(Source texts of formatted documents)

:::::

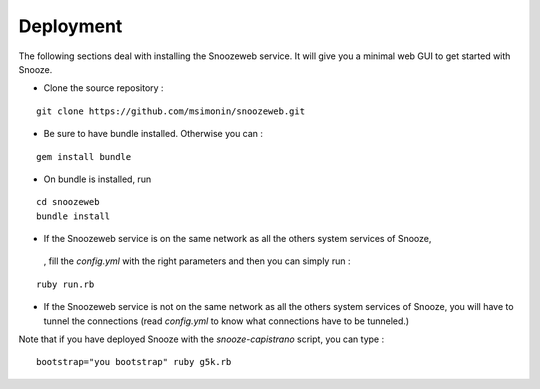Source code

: ====================
Deployment
====================

The following sections deal with installing the Snoozeweb service.
It will give you a minimal web GUI to get started with Snooze.

* Clone the source repository : 

::

    git clone https://github.com/msimonin/snoozeweb.git

* Be sure to have bundle installed. Otherwise you can : 

::

    gem install bundle

* On bundle is installed, run 

::
    
    cd snoozeweb
    bundle install


* If the Snoozeweb service is on the same network as all the others system services of Snooze,
 , fill the *config.yml* with the right parameters and then you can simply run :

::

    ruby run.rb

* If the Snoozeweb service is not on the same network as all the others system services of Snooze, you will have to tunnel the connections (read *config.yml* to know what connections have to be tunneled.) 


Note that if you have deployed Snooze with the *snooze-capistrano* script, you can type : 

::

    bootstrap="you bootstrap" ruby g5k.rb
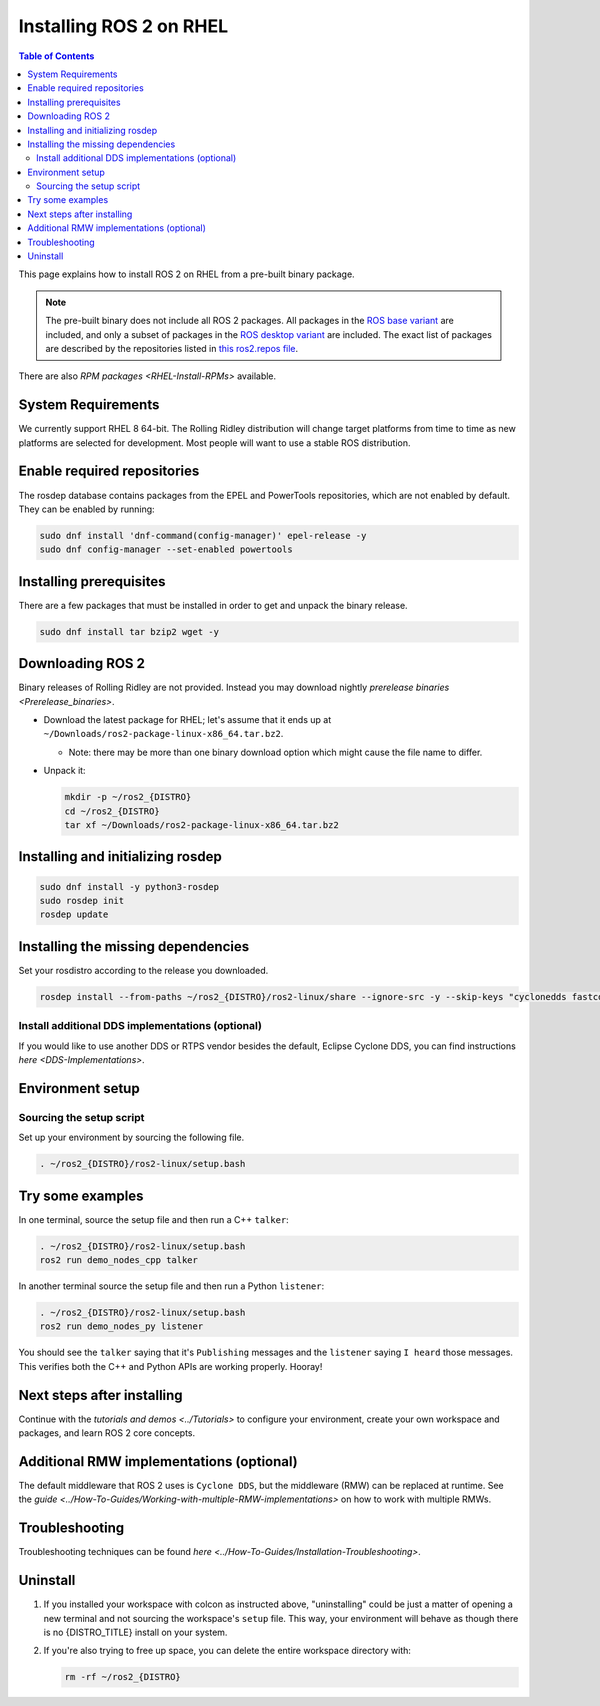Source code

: Installing ROS 2 on RHEL
========================

.. contents:: Table of Contents
   :depth: 2
   :local:

This page explains how to install ROS 2 on RHEL from a pre-built binary package.

.. note::

    The pre-built binary does not include all ROS 2 packages.
    All packages in the `ROS base variant <https://ros.org/reps/rep-2001.html#ros-base>`_ are included, and only a subset of packages in the `ROS desktop variant <https://ros.org/reps/rep-2001.html#desktop-variants>`_ are included.
    The exact list of packages are described by the repositories listed in `this ros2.repos file <https://github.com/ros2/ros2/blob/{REPOS_FILE_BRANCH}/ros2.repos>`_.

There are also `RPM packages <RHEL-Install-RPMs>` available.

System Requirements
-------------------

We currently support RHEL 8 64-bit.
The Rolling Ridley distribution will change target platforms from time to time as new platforms are selected for development.
Most people will want to use a stable ROS distribution.

Enable required repositories
----------------------------

The rosdep database contains packages from the EPEL and PowerTools repositories, which are not enabled by default.
They can be enabled by running:

.. code-block:: bash

   sudo dnf install 'dnf-command(config-manager)' epel-release -y
   sudo dnf config-manager --set-enabled powertools

Installing prerequisites
------------------------

There are a few packages that must be installed in order to get and unpack the binary release.

.. code-block:: bash

   sudo dnf install tar bzip2 wget -y

Downloading ROS 2
-----------------

Binary releases of Rolling Ridley are not provided.
Instead you may download nightly `prerelease binaries <Prerelease_binaries>`.

* Download the latest package for RHEL; let's assume that it ends up at ``~/Downloads/ros2-package-linux-x86_64.tar.bz2``.

  * Note: there may be more than one binary download option which might cause the file name to differ.

* Unpack it:

  .. code-block:: bash

       mkdir -p ~/ros2_{DISTRO}
       cd ~/ros2_{DISTRO}
       tar xf ~/Downloads/ros2-package-linux-x86_64.tar.bz2

Installing and initializing rosdep
----------------------------------

.. code-block:: bash

       sudo dnf install -y python3-rosdep
       sudo rosdep init
       rosdep update

.. _rhel-install-binary-install-missing-dependencies:

Installing the missing dependencies
-----------------------------------

Set your rosdistro according to the release you downloaded.

.. code-block:: bash

       rosdep install --from-paths ~/ros2_{DISTRO}/ros2-linux/share --ignore-src -y --skip-keys "cyclonedds fastcdr fastrtps rmw_connextdds urdfdom_headers pydocstyle python3-mypy python3-babeltrace python3-lttng"

Install additional DDS implementations (optional)
^^^^^^^^^^^^^^^^^^^^^^^^^^^^^^^^^^^^^^^^^^^^^^^^^

If you would like to use another DDS or RTPS vendor besides the default, Eclipse Cyclone DDS, you can find instructions `here <DDS-Implementations>`.

Environment setup
-----------------

Sourcing the setup script
^^^^^^^^^^^^^^^^^^^^^^^^^

Set up your environment by sourcing the following file.

.. code-block:: bash

  . ~/ros2_{DISTRO}/ros2-linux/setup.bash

Try some examples
-----------------

In one terminal, source the setup file and then run a C++ ``talker``:

.. code-block:: bash

   . ~/ros2_{DISTRO}/ros2-linux/setup.bash
   ros2 run demo_nodes_cpp talker

In another terminal source the setup file and then run a Python ``listener``:

.. code-block:: bash

   . ~/ros2_{DISTRO}/ros2-linux/setup.bash
   ros2 run demo_nodes_py listener

You should see the ``talker`` saying that it's ``Publishing`` messages and the ``listener`` saying ``I heard`` those messages.
This verifies both the C++ and Python APIs are working properly.
Hooray!

Next steps after installing
---------------------------
Continue with the `tutorials and demos <../Tutorials>` to configure your environment, create your own workspace and packages, and learn ROS 2 core concepts.

Additional RMW implementations (optional)
-----------------------------------------
The default middleware that ROS 2 uses is ``Cyclone DDS``, but the middleware (RMW) can be replaced at runtime.
See the `guide <../How-To-Guides/Working-with-multiple-RMW-implementations>` on how to work with multiple RMWs.

Troubleshooting
---------------

Troubleshooting techniques can be found `here <../How-To-Guides/Installation-Troubleshooting>`.

Uninstall
---------

1. If you installed your workspace with colcon as instructed above, "uninstalling" could be just a matter of opening a new terminal and not sourcing the workspace's ``setup`` file.
   This way, your environment will behave as though there is no {DISTRO_TITLE} install on your system.

2. If you're also trying to free up space, you can delete the entire workspace directory with:

   .. code-block:: bash

    rm -rf ~/ros2_{DISTRO}

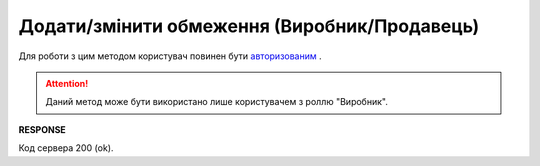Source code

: #############################################################
**Додати/змінити обмеження (Виробник/Продавець)**
#############################################################

Для роботи з цим методом користувач повинен бути `авторизованим <https://wiki.edin.ua/uk/latest/Distribution/EDIN_2_0/API_2_0/Methods/Authorization.html>`__ .

.. attention::
  Даний метод може бути використано лише користувачем з роллю "Виробник".

.. csv-table:: 
  :file: NewLimits.csv
  :widths:  10, 41
  :stub-columns: 0

**RESPONSE**

Код сервера 200 (ok).





                              

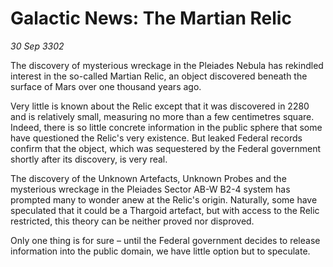 * Galactic News: The Martian Relic

/30 Sep 3302/

The discovery of mysterious wreckage in the Pleiades Nebula has rekindled interest in the so-called Martian Relic, an object discovered beneath the surface of Mars over one thousand years ago. 

Very little is known about the Relic except that it was discovered in 2280 and is relatively small, measuring no more than a few centimetres square. Indeed, there is so little concrete information in the public sphere that some have questioned the Relic's very existence. But leaked Federal records confirm that the object, which was sequestered by the Federal government shortly after its discovery, is very real. 

The discovery of the Unknown Artefacts, Unknown Probes and the mysterious wreckage in the Pleiades Sector AB-W B2-4 system has prompted many to wonder anew at the Relic's origin.  Naturally, some have speculated that it could be a Thargoid artefact, but with access to the Relic restricted, this theory can be neither proved nor disproved. 

Only one thing is for sure – until the Federal government decides to release information into the public domain, we have little option but to speculate.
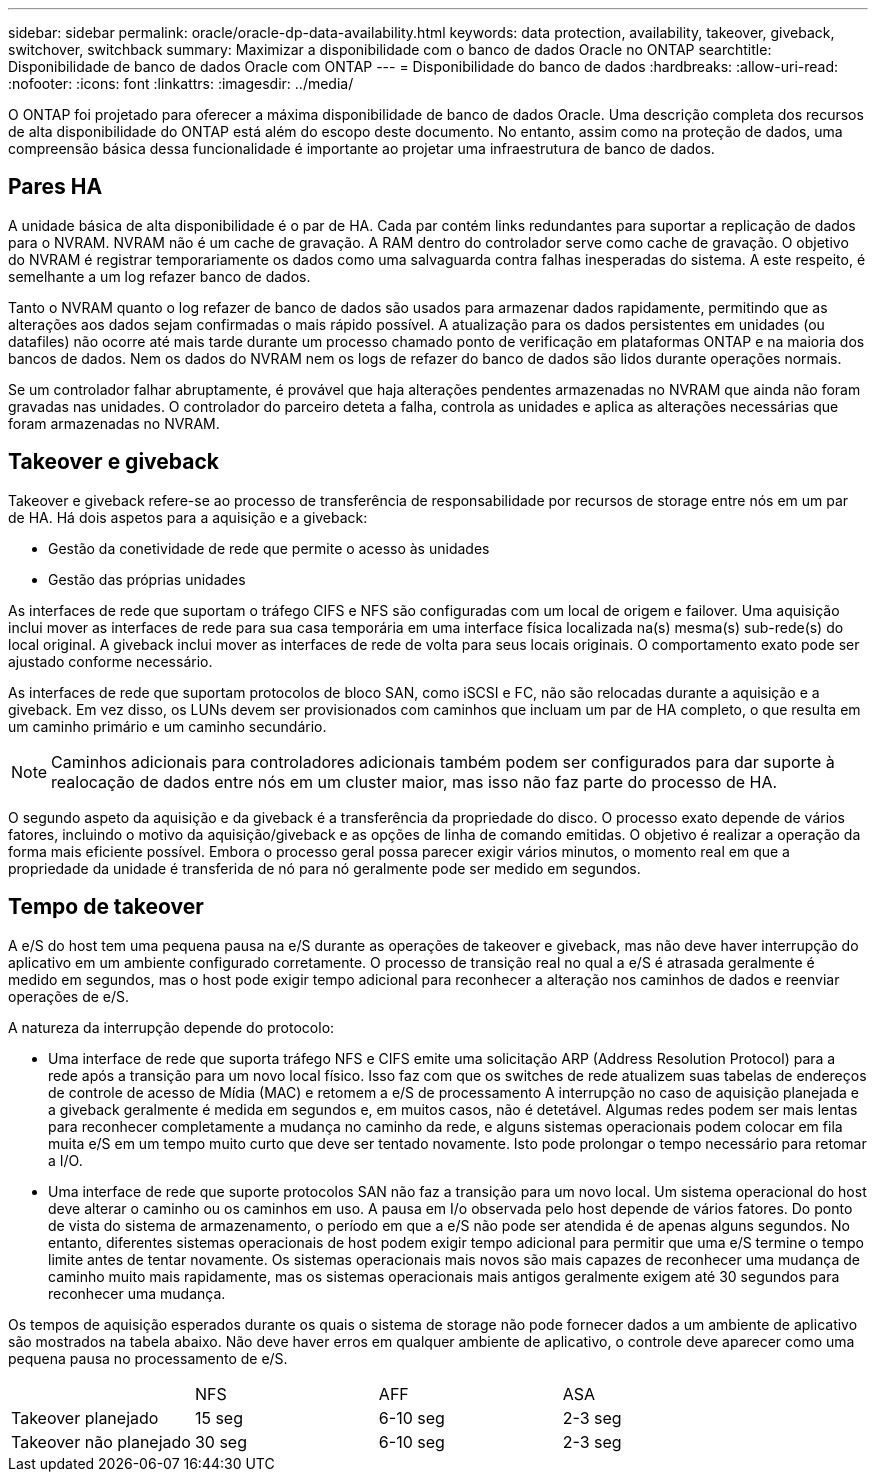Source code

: ---
sidebar: sidebar 
permalink: oracle/oracle-dp-data-availability.html 
keywords: data protection, availability, takeover, giveback, switchover, switchback 
summary: Maximizar a disponibilidade com o banco de dados Oracle no ONTAP 
searchtitle: Disponibilidade de banco de dados Oracle com ONTAP 
---
= Disponibilidade do banco de dados
:hardbreaks:
:allow-uri-read: 
:nofooter: 
:icons: font
:linkattrs: 
:imagesdir: ../media/


[role="lead"]
O ONTAP foi projetado para oferecer a máxima disponibilidade de banco de dados Oracle. Uma descrição completa dos recursos de alta disponibilidade do ONTAP está além do escopo deste documento. No entanto, assim como na proteção de dados, uma compreensão básica dessa funcionalidade é importante ao projetar uma infraestrutura de banco de dados.



== Pares HA

A unidade básica de alta disponibilidade é o par de HA. Cada par contém links redundantes para suportar a replicação de dados para o NVRAM. NVRAM não é um cache de gravação. A RAM dentro do controlador serve como cache de gravação. O objetivo do NVRAM é registrar temporariamente os dados como uma salvaguarda contra falhas inesperadas do sistema. A este respeito, é semelhante a um log refazer banco de dados.

Tanto o NVRAM quanto o log refazer de banco de dados são usados para armazenar dados rapidamente, permitindo que as alterações aos dados sejam confirmadas o mais rápido possível. A atualização para os dados persistentes em unidades (ou datafiles) não ocorre até mais tarde durante um processo chamado ponto de verificação em plataformas ONTAP e na maioria dos bancos de dados. Nem os dados do NVRAM nem os logs de refazer do banco de dados são lidos durante operações normais.

Se um controlador falhar abruptamente, é provável que haja alterações pendentes armazenadas no NVRAM que ainda não foram gravadas nas unidades. O controlador do parceiro deteta a falha, controla as unidades e aplica as alterações necessárias que foram armazenadas no NVRAM.



== Takeover e giveback

Takeover e giveback refere-se ao processo de transferência de responsabilidade por recursos de storage entre nós em um par de HA. Há dois aspetos para a aquisição e a giveback:

* Gestão da conetividade de rede que permite o acesso às unidades
* Gestão das próprias unidades


As interfaces de rede que suportam o tráfego CIFS e NFS são configuradas com um local de origem e failover. Uma aquisição inclui mover as interfaces de rede para sua casa temporária em uma interface física localizada na(s) mesma(s) sub-rede(s) do local original. A giveback inclui mover as interfaces de rede de volta para seus locais originais. O comportamento exato pode ser ajustado conforme necessário.

As interfaces de rede que suportam protocolos de bloco SAN, como iSCSI e FC, não são relocadas durante a aquisição e a giveback. Em vez disso, os LUNs devem ser provisionados com caminhos que incluam um par de HA completo, o que resulta em um caminho primário e um caminho secundário.


NOTE: Caminhos adicionais para controladores adicionais também podem ser configurados para dar suporte à realocação de dados entre nós em um cluster maior, mas isso não faz parte do processo de HA.

O segundo aspeto da aquisição e da giveback é a transferência da propriedade do disco. O processo exato depende de vários fatores, incluindo o motivo da aquisição/giveback e as opções de linha de comando emitidas. O objetivo é realizar a operação da forma mais eficiente possível. Embora o processo geral possa parecer exigir vários minutos, o momento real em que a propriedade da unidade é transferida de nó para nó geralmente pode ser medido em segundos.



== Tempo de takeover

A e/S do host tem uma pequena pausa na e/S durante as operações de takeover e giveback, mas não deve haver interrupção do aplicativo em um ambiente configurado corretamente. O processo de transição real no qual a e/S é atrasada geralmente é medido em segundos, mas o host pode exigir tempo adicional para reconhecer a alteração nos caminhos de dados e reenviar operações de e/S.

A natureza da interrupção depende do protocolo:

* Uma interface de rede que suporta tráfego NFS e CIFS emite uma solicitação ARP (Address Resolution Protocol) para a rede após a transição para um novo local físico. Isso faz com que os switches de rede atualizem suas tabelas de endereços de controle de acesso de Mídia (MAC) e retomem a e/S de processamento A interrupção no caso de aquisição planejada e a giveback geralmente é medida em segundos e, em muitos casos, não é detetável. Algumas redes podem ser mais lentas para reconhecer completamente a mudança no caminho da rede, e alguns sistemas operacionais podem colocar em fila muita e/S em um tempo muito curto que deve ser tentado novamente. Isto pode prolongar o tempo necessário para retomar a I/O.
* Uma interface de rede que suporte protocolos SAN não faz a transição para um novo local. Um sistema operacional do host deve alterar o caminho ou os caminhos em uso. A pausa em I/o observada pelo host depende de vários fatores. Do ponto de vista do sistema de armazenamento, o período em que a e/S não pode ser atendida é de apenas alguns segundos. No entanto, diferentes sistemas operacionais de host podem exigir tempo adicional para permitir que uma e/S termine o tempo limite antes de tentar novamente. Os sistemas operacionais mais novos são mais capazes de reconhecer uma mudança de caminho muito mais rapidamente, mas os sistemas operacionais mais antigos geralmente exigem até 30 segundos para reconhecer uma mudança.


Os tempos de aquisição esperados durante os quais o sistema de storage não pode fornecer dados a um ambiente de aplicativo são mostrados na tabela abaixo. Não deve haver erros em qualquer ambiente de aplicativo, o controle deve aparecer como uma pequena pausa no processamento de e/S.

|===


|  | NFS | AFF | ASA 


| Takeover planejado | 15 seg | 6-10 seg | 2-3 seg 


| Takeover não planejado | 30 seg | 6-10 seg | 2-3 seg 
|===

:::::

# [Brief]
For every line in the data above that has the string "Rolling", return that line.

# [Result for this task]
The Rolling Ridley distribution will change target platforms from time to time as new platforms are selected for development.
Binary releases of Rolling Ridley are not provided.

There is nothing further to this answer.